> _EXERCISE INSTRUCTIONS_: Transcribe the records below word for word, beginning with the first line and stopping after the line that contains "pinky pip: (701, 361)"; pictures are not part of the copy.

====

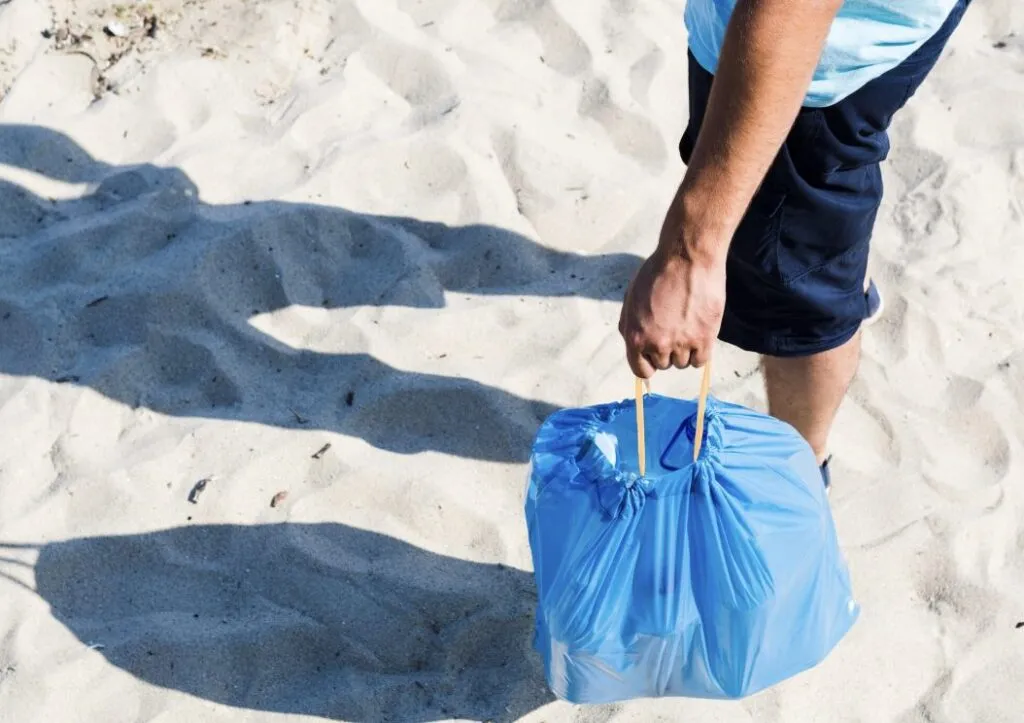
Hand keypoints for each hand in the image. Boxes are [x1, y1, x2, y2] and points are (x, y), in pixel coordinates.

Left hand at [618, 249, 725, 378]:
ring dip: (684, 350)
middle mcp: (657, 344)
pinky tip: (699, 334)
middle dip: (666, 351)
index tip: (654, 356)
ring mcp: (682, 343)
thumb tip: (633, 344)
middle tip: (673, 329)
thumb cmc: (657, 273)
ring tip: (686, 326)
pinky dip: (700, 352)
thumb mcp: (631, 299)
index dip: (648, 363)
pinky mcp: (704, 338)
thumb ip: (630, 325)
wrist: (687, 258)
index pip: (641, 370)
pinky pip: (701, 361)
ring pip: (682, 363)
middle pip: (663, 365)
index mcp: (635, 336)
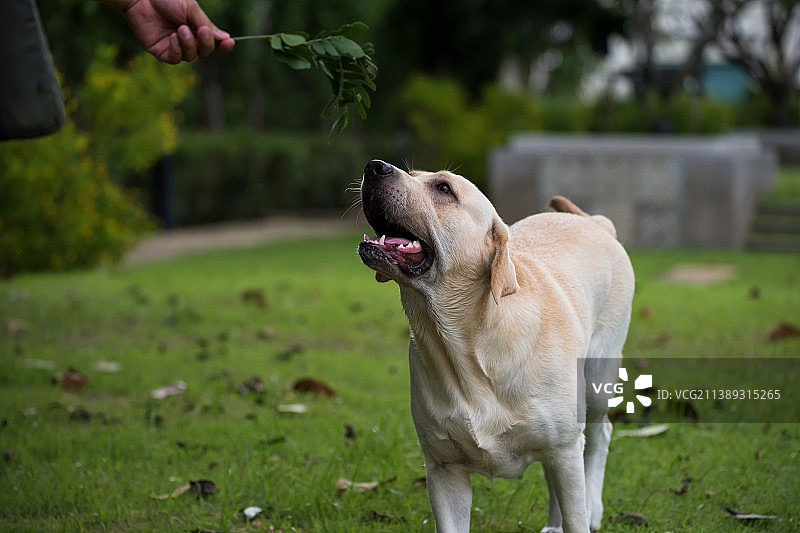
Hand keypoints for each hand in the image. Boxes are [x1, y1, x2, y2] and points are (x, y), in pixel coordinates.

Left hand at [104, 0, 234, 63]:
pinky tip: (172, 37)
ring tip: (180, 29)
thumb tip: (225, 38)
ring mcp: (174, 46)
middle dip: (205, 43)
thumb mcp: (191, 9)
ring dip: (189, 44)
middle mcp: (188, 39)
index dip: (223, 45)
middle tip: (202, 31)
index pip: (214, 42)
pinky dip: (176, 50)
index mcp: (197, 28)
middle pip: (204, 52)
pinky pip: (175, 59)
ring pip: (191, 57)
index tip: (229, 42)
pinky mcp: (161, 51)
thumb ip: (206, 25)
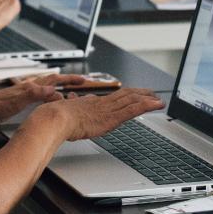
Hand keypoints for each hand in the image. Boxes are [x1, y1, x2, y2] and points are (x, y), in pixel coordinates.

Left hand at [0, 74, 85, 127]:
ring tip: (70, 92)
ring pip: (47, 89)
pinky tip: (48, 104)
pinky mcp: (20, 103)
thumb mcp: (18, 100)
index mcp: (31, 86)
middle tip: (82, 83)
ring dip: (60, 89)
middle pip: (53, 82)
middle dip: (68, 82)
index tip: (83, 80)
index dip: (70, 80)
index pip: (55, 79)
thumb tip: (55, 90)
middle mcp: (29, 88)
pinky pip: (40, 98)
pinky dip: (49, 99)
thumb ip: (36, 94)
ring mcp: (25, 95)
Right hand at [40, 88, 164, 141]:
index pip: (113, 97)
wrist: (54, 119)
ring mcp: (107, 111)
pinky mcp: (111, 118)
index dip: (126, 95)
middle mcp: (102, 104)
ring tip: (158, 100)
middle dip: (140, 94)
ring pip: (132, 101)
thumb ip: (70, 107)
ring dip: (147, 99)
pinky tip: (155, 105)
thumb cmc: (54, 117)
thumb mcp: (64, 110)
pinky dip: (146, 106)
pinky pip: (132, 110)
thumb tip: (69, 100)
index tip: (134, 95)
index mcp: (91, 103)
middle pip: (125, 96)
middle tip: (152, 94)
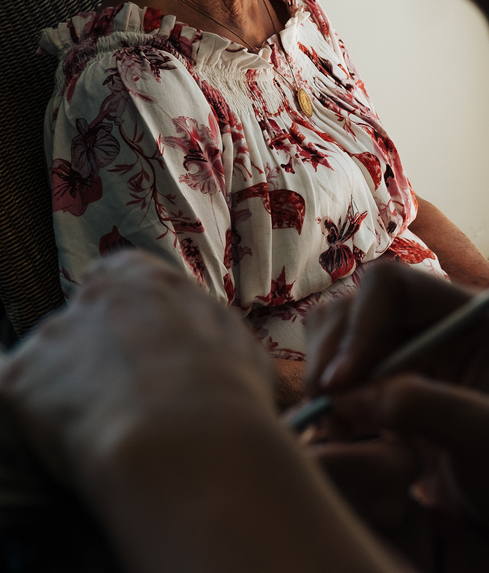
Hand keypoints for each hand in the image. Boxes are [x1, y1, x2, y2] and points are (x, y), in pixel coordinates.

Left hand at [0, 251, 274, 494]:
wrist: (184, 439)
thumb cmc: (226, 393)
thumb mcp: (237, 344)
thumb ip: (204, 333)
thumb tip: (206, 347)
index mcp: (146, 279)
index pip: (114, 277)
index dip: (122, 315)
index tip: (135, 347)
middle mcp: (92, 296)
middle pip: (79, 324)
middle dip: (94, 357)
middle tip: (125, 401)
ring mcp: (51, 336)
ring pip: (50, 364)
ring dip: (68, 391)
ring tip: (105, 431)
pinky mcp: (17, 379)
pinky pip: (19, 398)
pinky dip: (38, 421)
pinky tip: (74, 441)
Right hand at [305, 262, 488, 570]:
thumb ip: (429, 408)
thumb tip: (356, 395)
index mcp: (468, 315)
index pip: (390, 286)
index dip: (358, 325)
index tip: (341, 383)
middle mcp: (433, 324)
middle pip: (352, 306)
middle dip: (332, 354)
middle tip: (327, 411)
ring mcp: (407, 354)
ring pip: (336, 339)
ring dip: (325, 379)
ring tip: (337, 429)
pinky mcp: (386, 386)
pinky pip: (336, 376)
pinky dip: (327, 402)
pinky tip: (342, 437)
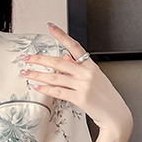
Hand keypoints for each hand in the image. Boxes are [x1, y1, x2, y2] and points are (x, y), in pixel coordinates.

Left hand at [19, 22, 132, 138]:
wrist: (116, 114)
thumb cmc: (106, 97)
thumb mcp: (94, 77)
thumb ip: (79, 67)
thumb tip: (65, 57)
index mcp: (90, 65)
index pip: (73, 45)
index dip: (61, 35)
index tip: (50, 27)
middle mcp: (86, 73)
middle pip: (58, 62)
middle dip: (39, 59)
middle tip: (26, 58)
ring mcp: (83, 85)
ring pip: (54, 77)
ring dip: (37, 75)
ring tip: (26, 73)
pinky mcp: (80, 98)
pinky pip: (58, 91)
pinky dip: (46, 89)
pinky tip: (37, 87)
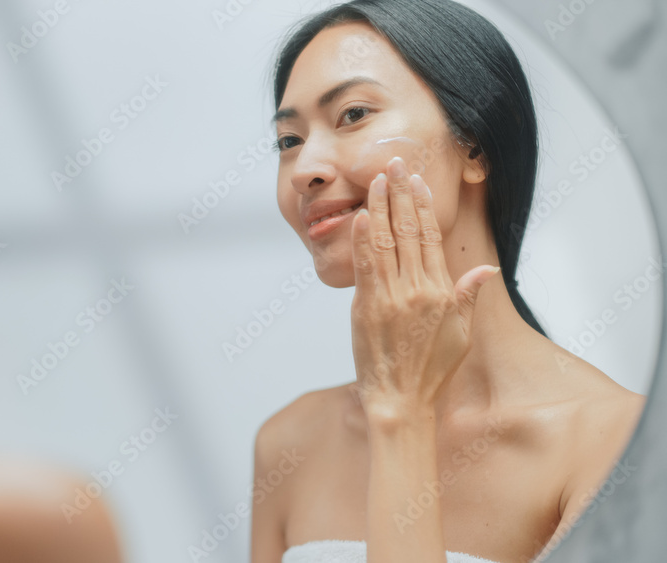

====

> _RESPONSE TO THIS TASK_:
Hand keypoints for each hand in the image. Boxes are [x1, y1, x2, y2] and points are (x, y), in pixel coordinates.

Left hand at [618, 249, 725, 378]:
ring dip: (684, 350)
middle mcp: (657, 344)
pinky tip: (699, 334)
middle dip: (666, 351)
index tip: (654, 356)
ring mcp: (682, 343)
thumb tip: (633, 344)
middle tip: (673, 329)
thumb cmc: (657, 273)
ring tip: (686, 326)
pinky dip: (700, 352)
thumb mcp: (631, 299)
index dip: (648, 363)
pinky mcp: (704, 338)
thumb ip: (630, 325)
wrist: (687, 258)
index pip: (641, 370)
pinky pip: (701, 361)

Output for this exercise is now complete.